Письмо это адресовано братьям, но лишь формально. С ними его уже давно почти ничто не связывало. Они были рядом с ним и, по существу, очень далеко от него. Карла он хоть любил, как любят милого, доброго, но недалекого человека, родного по крови, но совершенно чужого по духу.
Второго же брата – Иоганна – он просто не любил. Тот его постоянно раздражал своей алчностью, жадностью, торгашеским нутром добытчика. Оттого, видимо, он так и не смог принудить себя упомянуть имя Иоганна в письме.
Фактически Бетховен обращается к людям.

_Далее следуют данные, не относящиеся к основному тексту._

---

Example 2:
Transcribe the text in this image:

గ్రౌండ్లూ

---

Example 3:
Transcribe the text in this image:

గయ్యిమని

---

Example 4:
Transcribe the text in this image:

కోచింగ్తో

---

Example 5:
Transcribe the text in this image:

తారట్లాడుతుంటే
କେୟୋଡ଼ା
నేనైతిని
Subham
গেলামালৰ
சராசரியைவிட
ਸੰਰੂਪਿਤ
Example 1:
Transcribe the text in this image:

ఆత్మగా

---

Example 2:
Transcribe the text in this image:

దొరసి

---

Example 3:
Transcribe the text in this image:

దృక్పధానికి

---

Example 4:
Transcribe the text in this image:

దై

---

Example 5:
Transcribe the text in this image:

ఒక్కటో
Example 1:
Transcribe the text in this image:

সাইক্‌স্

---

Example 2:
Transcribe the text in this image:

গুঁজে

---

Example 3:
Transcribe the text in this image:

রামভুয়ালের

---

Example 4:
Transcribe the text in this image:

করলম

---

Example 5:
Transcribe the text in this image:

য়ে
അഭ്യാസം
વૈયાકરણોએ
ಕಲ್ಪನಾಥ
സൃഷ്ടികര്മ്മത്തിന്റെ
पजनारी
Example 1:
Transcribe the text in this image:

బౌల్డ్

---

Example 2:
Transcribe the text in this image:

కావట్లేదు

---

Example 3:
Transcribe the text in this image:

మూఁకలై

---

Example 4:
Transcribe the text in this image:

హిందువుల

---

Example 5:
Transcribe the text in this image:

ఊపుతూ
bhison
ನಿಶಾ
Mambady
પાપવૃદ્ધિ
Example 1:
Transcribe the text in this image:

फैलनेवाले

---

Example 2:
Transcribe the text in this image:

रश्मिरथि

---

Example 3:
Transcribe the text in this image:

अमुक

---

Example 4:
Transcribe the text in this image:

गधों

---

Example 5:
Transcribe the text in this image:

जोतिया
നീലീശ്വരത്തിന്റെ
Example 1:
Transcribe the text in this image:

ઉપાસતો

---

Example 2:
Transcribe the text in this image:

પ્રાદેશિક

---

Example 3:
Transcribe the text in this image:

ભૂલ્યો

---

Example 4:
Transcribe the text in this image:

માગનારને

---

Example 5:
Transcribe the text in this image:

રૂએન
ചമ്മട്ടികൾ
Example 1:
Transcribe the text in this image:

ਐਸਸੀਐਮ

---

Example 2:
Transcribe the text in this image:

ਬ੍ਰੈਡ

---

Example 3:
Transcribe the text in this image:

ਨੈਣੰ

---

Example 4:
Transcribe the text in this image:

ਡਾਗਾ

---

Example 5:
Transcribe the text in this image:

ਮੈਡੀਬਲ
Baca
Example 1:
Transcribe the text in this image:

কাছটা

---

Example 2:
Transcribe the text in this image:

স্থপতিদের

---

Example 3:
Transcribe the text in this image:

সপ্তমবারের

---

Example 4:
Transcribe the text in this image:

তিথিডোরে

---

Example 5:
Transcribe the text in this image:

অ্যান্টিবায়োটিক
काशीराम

В порыве откровенности, о которой он потом, видимо, пожалел, он раскрывает перед человечеством душу.
Письмо было обнаружено лишь после его смерти среди оставшихся бумаг.
Ему дали имя —
ХЕИЛИГЕНШТАДТСКОЕ ЗАВЕЩАНИЕ [9] [9]
9
Перевод Б.Кремнева
9
Перевод Б.Кремнева
«Моим братьям Карлу и… Бетховенам. О люди! Вы, считающие меня недоброжелательным упрямцем, человеконенавистником, как вы не правы! Почему я кажусь таким? Скрытая причина неведома вам. С детства всем сердцем и разумом я был расположен к добру. Я беспрестанно стремился творить великие дела, но вы только подумайте: вот уже шесть лет, как я поражен неизлечимым недугом, и состояние мое становится все хуже из-за неразумных врачей. Меня обманывали, вселяя из года в год надежду па исцеление, пока, наконец, я воочию не убедился, что болезнь длительна (ее излечение потребует, вероятно, многих лет, если только оно вообще возможно). От рождения наделенный пылким, огненным темпераментом, склонный к развлечениям, я вынужден был рано обособиться от людей и влачить жизнь в одиночестве.

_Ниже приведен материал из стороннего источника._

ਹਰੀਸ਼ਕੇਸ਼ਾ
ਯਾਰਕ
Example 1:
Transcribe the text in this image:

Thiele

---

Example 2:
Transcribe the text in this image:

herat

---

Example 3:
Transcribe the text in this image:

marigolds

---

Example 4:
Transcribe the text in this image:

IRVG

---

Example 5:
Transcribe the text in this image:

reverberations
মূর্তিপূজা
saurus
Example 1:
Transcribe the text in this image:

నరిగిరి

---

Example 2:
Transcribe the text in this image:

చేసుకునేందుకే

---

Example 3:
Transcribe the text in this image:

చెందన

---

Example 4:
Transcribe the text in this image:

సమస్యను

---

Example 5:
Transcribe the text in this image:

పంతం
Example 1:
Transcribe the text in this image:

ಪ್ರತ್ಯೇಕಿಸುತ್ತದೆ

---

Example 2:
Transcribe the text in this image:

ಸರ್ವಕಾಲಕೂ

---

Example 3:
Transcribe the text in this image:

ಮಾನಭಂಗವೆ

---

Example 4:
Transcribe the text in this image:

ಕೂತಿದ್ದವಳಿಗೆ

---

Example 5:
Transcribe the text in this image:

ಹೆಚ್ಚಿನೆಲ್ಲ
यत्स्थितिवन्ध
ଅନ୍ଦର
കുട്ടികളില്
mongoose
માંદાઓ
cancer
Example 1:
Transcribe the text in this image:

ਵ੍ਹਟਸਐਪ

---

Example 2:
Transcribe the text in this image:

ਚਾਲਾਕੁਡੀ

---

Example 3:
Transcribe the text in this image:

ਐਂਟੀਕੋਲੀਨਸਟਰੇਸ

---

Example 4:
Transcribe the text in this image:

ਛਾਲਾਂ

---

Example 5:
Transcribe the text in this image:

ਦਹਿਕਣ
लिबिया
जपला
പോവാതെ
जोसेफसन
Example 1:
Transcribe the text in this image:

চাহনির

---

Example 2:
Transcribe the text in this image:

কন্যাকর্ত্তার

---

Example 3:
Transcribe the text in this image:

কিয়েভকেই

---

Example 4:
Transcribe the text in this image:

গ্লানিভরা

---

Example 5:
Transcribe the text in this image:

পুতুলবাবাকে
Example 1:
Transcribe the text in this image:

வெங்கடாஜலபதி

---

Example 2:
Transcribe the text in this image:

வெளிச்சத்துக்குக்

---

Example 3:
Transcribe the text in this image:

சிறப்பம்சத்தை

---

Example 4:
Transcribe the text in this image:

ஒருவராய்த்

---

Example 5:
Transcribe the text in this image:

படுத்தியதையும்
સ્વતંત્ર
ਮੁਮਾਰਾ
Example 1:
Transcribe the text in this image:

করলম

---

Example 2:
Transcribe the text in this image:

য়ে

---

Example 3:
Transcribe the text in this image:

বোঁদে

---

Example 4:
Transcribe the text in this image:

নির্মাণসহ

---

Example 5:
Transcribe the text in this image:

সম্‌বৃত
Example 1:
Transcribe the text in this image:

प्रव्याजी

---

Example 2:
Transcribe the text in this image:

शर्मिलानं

Так бы оно и произошло… С радостью спешу я навстречу смерти. Если она наступит раньше, чем я получу возможность полностью раскрыть себя в искусстве, я сочту ее приход преждевременным и, невзирая на свою жестокую судьбу, пожелаю, чтобы смерть пришла позже… Но и ранней смерти я буду тоже доволен. Разве она не избавит меня от бесконечных страданий?… Приходи, когда захочешь: я смело иду навстречу тебе… Прощайте, и после моей смерти не совсем забывайте обо мне. Я этого заслужил, при жизни я часто думал о вас и о том, чтобы сделать вас счастливыми; будьте счастливы!…

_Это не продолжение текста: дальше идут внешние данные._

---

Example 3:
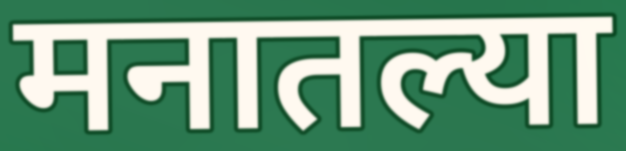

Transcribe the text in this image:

मनातल्या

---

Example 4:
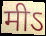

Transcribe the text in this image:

मीऽ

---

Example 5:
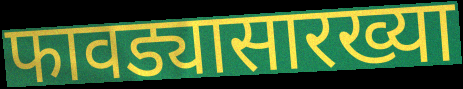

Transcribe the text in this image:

फावड्यासारख्या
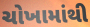
ચોખામાંથી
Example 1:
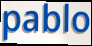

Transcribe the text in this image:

pablo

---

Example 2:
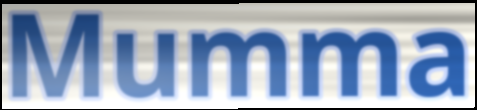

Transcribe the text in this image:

Mumma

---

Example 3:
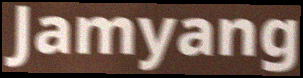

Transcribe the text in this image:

Jamyang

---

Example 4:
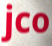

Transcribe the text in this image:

jco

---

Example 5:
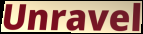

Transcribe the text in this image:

Unravel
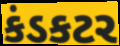
કંડકટર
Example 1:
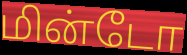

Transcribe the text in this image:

மின்டோ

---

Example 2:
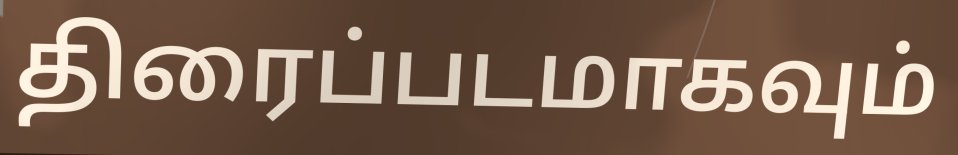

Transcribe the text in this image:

திரைப்படமாகவும்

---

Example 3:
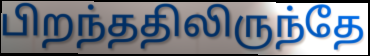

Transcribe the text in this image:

பிறந்ததிலிருந்தே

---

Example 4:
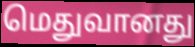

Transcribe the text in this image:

மெதுவானது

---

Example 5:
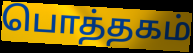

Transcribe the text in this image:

பொத்தகம்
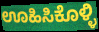
ಊಹಿಸಿಕೊಳ್ಳಿ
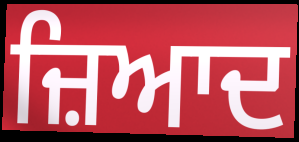
ਜ਼ਿਆਦ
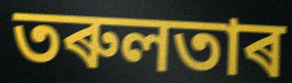
তৰুলতাৰ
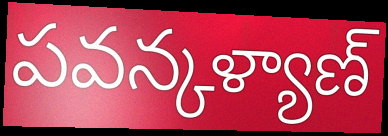
పవన్కళ్యాణ్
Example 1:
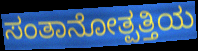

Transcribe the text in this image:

ಸಂತಾನೋತ್ಪತ್ತಿಯ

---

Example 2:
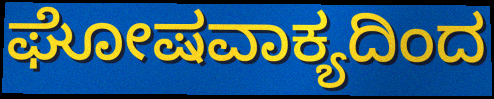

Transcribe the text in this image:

ಘೋಷವಾಕ್ಯದಿಂದ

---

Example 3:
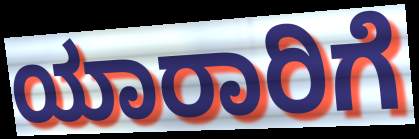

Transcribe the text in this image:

ಯಾರಾರಿಗೆ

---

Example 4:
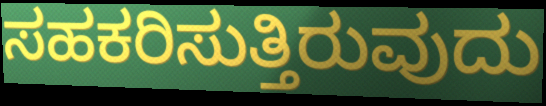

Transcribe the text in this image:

ಸಹಕರಿಸುತ್ತಿರುವುದು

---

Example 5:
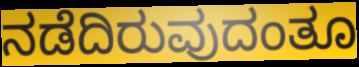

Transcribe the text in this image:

ನಡೆದಿರುವುದಂತೂ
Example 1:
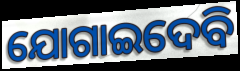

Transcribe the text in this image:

ଯୋଗାଇଦେବି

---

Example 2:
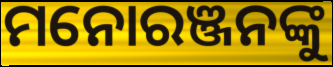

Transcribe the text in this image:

ମନୋରଞ୍ଜନଙ୍କୁ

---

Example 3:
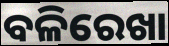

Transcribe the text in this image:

ବଳିରେଖା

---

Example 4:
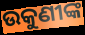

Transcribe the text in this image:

ଉକୁଣୀଙ୍କ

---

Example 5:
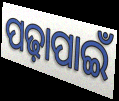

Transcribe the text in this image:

ପଢ଼ାପାଇଁ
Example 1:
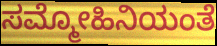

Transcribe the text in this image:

ಸಮ್ಮೋಹಿನಿಯಂತೆ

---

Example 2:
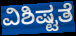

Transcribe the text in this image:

ವಿಶಿಷ್ಟತೆ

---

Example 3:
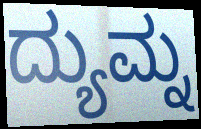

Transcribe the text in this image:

ದ್ಯುಮ್ನ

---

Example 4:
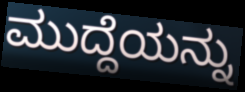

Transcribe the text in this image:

ಮುದ್ದೆಯನ್ನು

Хейлигенштадт, 6 октября 1802 года.
Людвиг ван Бетховен.
Хейлигенштадт, 10 октября… Итак, я прощаюсь с тобой… как это печально… Да, возлюбленная надежда… я взял тебя с собой, я думал хотя бы в какой-то степени излечиться, а ты окончательно покинула меня. Так же как опадают увядшие осенние листья, завяла и ты. Каким я прибыл сюда, почти таким же и уезжаю… Даже высокое мужество… оно воодушевляло меня в чудесные летние дни… и оно исчезло… О провидение… ниспошли мне хотя бы один день чистой радости!… Как долго до меня не доносилось даже отзвука истинной, задушевной радости… О когда… о когда, божество… смогу я снова услышать отголосок радости в храме природы и людей!… Никогда?., нет… о, это было бы чересчур жестоко!…»
10
Лечивший Бетховена врач.
11
Речь идет о квартете струнных инструментов работы знаменитых старинных итальянских мастеров Амати и Гварнери. Эти драгоценные инструменты были подарены Бетховену князем Карлом Лихновским.